■ PROBLEM: Write the line that contains "is a singleton" and each one after it, word for word, ending with the final line of the data.

Source texts of formatted documents:
-----

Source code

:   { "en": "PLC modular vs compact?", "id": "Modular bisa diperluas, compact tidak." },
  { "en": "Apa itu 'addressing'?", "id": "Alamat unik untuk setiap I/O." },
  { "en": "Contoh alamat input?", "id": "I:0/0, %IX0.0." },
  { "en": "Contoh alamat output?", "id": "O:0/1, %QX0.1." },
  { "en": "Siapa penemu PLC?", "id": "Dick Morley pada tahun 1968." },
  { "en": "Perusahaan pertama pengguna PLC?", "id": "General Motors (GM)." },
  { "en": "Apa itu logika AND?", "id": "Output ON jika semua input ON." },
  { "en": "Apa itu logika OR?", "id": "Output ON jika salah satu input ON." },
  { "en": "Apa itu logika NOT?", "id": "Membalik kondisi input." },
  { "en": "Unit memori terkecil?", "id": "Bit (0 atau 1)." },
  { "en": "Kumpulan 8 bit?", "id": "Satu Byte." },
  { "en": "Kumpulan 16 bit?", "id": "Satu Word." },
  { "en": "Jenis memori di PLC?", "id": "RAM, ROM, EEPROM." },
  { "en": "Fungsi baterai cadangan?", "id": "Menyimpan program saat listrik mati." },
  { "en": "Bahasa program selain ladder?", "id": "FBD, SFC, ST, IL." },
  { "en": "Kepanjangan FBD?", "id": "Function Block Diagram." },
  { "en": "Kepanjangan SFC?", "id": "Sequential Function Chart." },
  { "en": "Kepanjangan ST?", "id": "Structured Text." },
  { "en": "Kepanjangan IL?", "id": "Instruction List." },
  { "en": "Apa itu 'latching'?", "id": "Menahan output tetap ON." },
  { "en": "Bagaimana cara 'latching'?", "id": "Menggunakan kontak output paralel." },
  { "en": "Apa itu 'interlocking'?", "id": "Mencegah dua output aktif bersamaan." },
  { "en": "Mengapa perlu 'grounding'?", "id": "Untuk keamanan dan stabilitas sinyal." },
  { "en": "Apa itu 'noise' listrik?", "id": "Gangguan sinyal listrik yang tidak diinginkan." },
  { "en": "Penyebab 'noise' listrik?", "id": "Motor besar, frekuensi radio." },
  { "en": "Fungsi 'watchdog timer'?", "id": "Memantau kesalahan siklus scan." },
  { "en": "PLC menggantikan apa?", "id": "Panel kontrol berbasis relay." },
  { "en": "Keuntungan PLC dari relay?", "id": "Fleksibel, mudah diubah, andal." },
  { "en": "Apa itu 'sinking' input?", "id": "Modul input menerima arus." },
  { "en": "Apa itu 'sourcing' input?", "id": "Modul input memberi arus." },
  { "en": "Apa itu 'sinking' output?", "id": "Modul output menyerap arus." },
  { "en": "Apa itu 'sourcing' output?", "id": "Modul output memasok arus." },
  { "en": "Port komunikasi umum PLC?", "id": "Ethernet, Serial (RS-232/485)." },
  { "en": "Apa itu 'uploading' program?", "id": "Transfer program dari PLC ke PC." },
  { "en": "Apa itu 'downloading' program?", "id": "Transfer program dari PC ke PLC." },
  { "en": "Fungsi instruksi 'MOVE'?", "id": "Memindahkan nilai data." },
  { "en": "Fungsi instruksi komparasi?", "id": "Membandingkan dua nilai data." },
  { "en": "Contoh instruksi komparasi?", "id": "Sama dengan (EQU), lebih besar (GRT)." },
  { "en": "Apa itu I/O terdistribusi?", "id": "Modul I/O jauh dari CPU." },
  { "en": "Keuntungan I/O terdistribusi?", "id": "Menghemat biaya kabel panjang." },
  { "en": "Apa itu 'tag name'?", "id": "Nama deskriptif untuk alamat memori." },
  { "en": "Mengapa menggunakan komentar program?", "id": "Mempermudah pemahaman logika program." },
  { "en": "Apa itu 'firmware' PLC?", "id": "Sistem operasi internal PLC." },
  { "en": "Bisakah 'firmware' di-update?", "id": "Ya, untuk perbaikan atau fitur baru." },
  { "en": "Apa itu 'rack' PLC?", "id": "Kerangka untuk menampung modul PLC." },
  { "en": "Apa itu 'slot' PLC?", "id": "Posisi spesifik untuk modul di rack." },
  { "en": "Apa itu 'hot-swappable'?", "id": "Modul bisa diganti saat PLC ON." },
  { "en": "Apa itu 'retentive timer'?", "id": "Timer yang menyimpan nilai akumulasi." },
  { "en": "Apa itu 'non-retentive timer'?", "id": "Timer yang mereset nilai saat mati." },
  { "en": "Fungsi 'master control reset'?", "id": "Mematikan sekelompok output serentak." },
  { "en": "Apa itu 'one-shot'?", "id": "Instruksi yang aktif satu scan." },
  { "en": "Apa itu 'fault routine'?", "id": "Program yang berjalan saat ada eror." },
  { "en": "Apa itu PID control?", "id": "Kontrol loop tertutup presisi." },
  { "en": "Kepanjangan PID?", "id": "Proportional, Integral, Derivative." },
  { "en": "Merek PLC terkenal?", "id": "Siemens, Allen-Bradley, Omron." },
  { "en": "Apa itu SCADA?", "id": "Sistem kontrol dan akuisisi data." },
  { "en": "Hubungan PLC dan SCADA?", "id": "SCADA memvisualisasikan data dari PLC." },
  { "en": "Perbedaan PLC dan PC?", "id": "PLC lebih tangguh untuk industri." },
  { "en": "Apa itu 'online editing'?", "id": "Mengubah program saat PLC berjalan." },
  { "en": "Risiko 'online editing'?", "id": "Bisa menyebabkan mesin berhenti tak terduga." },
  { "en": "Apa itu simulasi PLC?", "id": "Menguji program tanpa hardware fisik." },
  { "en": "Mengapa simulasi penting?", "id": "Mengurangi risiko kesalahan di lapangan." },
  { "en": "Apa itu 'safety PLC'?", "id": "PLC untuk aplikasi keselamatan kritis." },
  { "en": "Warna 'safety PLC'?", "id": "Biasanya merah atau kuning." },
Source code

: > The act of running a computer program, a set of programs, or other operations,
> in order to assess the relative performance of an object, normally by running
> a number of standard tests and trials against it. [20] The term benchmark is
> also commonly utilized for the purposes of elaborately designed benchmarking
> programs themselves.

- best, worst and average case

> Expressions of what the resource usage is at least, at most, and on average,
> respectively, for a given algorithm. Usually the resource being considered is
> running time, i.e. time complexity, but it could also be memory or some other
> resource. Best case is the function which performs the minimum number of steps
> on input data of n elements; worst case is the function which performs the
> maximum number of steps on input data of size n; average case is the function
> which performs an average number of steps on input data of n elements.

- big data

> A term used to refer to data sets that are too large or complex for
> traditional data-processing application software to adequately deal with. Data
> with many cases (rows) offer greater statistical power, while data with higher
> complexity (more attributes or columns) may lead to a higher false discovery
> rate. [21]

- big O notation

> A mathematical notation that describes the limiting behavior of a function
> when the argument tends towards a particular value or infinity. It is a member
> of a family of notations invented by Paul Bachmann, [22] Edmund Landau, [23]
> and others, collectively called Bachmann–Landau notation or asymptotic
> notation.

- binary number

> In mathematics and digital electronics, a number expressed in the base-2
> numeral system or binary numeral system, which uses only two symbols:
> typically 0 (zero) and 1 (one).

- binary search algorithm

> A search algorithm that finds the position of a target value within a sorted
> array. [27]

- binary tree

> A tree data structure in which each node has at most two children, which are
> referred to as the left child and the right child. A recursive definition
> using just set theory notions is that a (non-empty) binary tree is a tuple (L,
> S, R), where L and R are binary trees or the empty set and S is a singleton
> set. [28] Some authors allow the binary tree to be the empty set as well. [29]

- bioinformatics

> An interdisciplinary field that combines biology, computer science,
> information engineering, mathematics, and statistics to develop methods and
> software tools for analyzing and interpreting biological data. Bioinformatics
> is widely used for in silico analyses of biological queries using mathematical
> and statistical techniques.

-----

■ YOUR SOLUTION:
> S, R), where L and R are binary trees or the empty set and S is a singleton
> set. [28] Some authors allow the binary tree to be the empty set as well. [29]

- bioinformatics

> An interdisciplinary field that combines biology, computer science,
> information engineering, mathematics, and statistics to develop methods and
> software tools for analyzing and interpreting biological data. Bioinformatics
> is widely used for in silico analyses of biological queries using mathematical
> and statistical techniques.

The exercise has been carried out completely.